Wat te maken:
In welk land woont de appellante volgens de uitspraak over de premie voor de vrijwillige AOW/ANW-verzekering?

Aangeleverde tekst:
ECLI:NL:CRVB:2004:AR7374

Centrale Raad van Beroep

Datum uitspraak
26 november 2004
Publicatiedatum
4 april 2013
Zaaknummer
01/6013 AOW en 03/387 AOW
Instantie
Centrale Raad van Beroep
Type
Uitspraak
Rechtsgebied
Bestuursrecht; Socialezekerheidsrecht
Procedures
  • Hoger beroep
Rechters
Vindplaatsen
  • Rechtspraak.nl
AI samenvatting door LexboostAutomatisch gegenereerd

Hoger beroep inzake vaststelling verschuldigde premie voor vrijwillige AOW/ANW verzekering

In deze zaak gaat het om een hoger beroep van appellante, die in Zwitserland woont, tegen de besluiten van de Raad van bestuur van de Sociale verzekeringsbank over de vaststelling van de verschuldigde premie voor de vrijwillige AOW/ANW verzekering. Appellante heeft in 1998 en 2001 premies betaald, maar betwist de hoogte van deze premies. De Centrale Raad van Beroep behandelt de zaak en oordeelt dat de Sociale verzekeringsbank de premies correct heeft vastgesteld volgens de geldende wetgeving. De Raad stelt vast dat de artikelen van de Wet structuur uitvoeringsorganisatie werk en inkomen van toepassing zijn en dat de premies dwingend wettelijk zijn geregeld. Appellante heeft aangevoerd dat er sprake is van rechtsongelijkheid en dat de besluiten in strijd zijn met internationale verdragen, maar de Raad oordeelt dat deze argumenten niet opwegen tegen de wettelijke bepalingen. De Raad bevestigt de eerdere uitspraken van de rechtbank en wijst het hoger beroep af. De uitspraak is gedaan op 26 november 2004.

Uitspraak

01/6013 AOW en 03/387 AOW
U I T S P R A A K
in de gedingen tussen:
[appellante], wonende te [woonplaats] (Zwitserland), appellante,
en
de Raad van bestuur van de Sociale verzekeringsbank, gedaagde.

Oefenmateriaal:
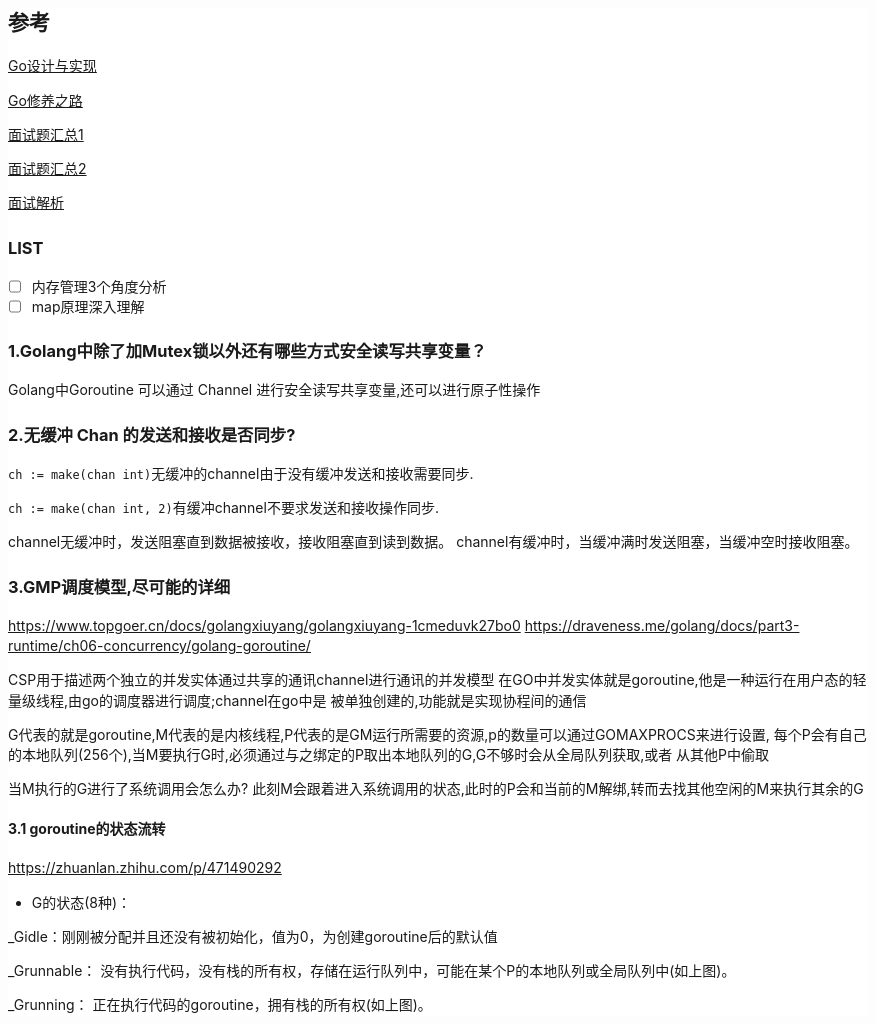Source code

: ## 参考

[Go设计与实现](https://draveness.me/golang/)

[Go修养之路](https://www.topgoer.cn/docs/golangxiuyang/golangxiuyang-1cmedc59gtgpi)

[面试题汇总1](https://www.topgoer.cn/docs/interview/interview-1dks8a8s7sevg)

[面试题汇总2](https://github.com/KeKe-Li/data-structures-questions/blob/master/src/chapter05/golang.01.md#G0%E7%9A%84%E4%BD%9C%E7%94%A8)

[面试解析](https://github.com/lifei6671/interview-go)

### LIST

- [ ] 内存管理3个角度分析
- [ ] map原理深入理解

### 1.Golang中除了加Mutex锁以外还有哪些方式安全读写共享变量？

Golang中Goroutine 可以通过 Channel 进行安全读写共享变量,还可以进行原子性操作

### 2.无缓冲 Chan 的发送和接收是否同步?

`ch := make(chan int)`无缓冲的channel由于没有缓冲发送和接收需要同步.  

`ch := make(chan int, 2)`有缓冲channel不要求发送和接收操作同步.

channel无缓冲时，发送阻塞直到数据被接收，接收阻塞直到读到数据。
channel有缓冲时，当缓冲满时发送阻塞，当缓冲空时接收阻塞。

### 3.GMP调度模型,尽可能的详细

<https://www.topgoer.cn/docs/golangxiuyang/golangxiuyang-1cmeduvk27bo0>
<https://draveness.me/golang/docs/part3-runtime/ch06-concurrency/golang-goroutine/>

CSP用于描述两个独立的并发实体通过共享的通讯channel进行通讯的并发模型
在GO中并发实体就是goroutine,他是一种运行在用户态的轻量级线程,由go的调度器进行调度;channel在go中是
被单独创建的,功能就是实现协程间的通信

G代表的就是goroutine,M代表的是内核线程,P代表的是GM运行所需要的资源,p的数量可以通过GOMAXPROCS来进行设置,
每个P会有自己的本地队列(256个),当M要执行G时,必须通过与之绑定的P取出本地队列的G,G不够时会从全局队列获取,或者
从其他P中偷取

当M执行的G进行了系统调用会怎么办?
    此刻M会跟着进入系统调用的状态,此时的P会和当前的M解绑,转而去找其他空闲的M来执行其余的G

#### 3.1 goroutine的状态流转

<https://zhuanlan.zhihu.com/p/471490292>

- G的状态(8种)：

_Gidle：刚刚被分配并且还没有被初始化，值为0，为创建goroutine后的默认值

_Grunnable： 没有执行代码，没有栈的所有权，存储在运行队列中，可能在某个P的本地队列或全局队列中(如上图)。

_Grunning： 正在执行代码的goroutine，拥有栈的所有权(如上图)。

Uitgewerkte opdracht:
Zwitserland.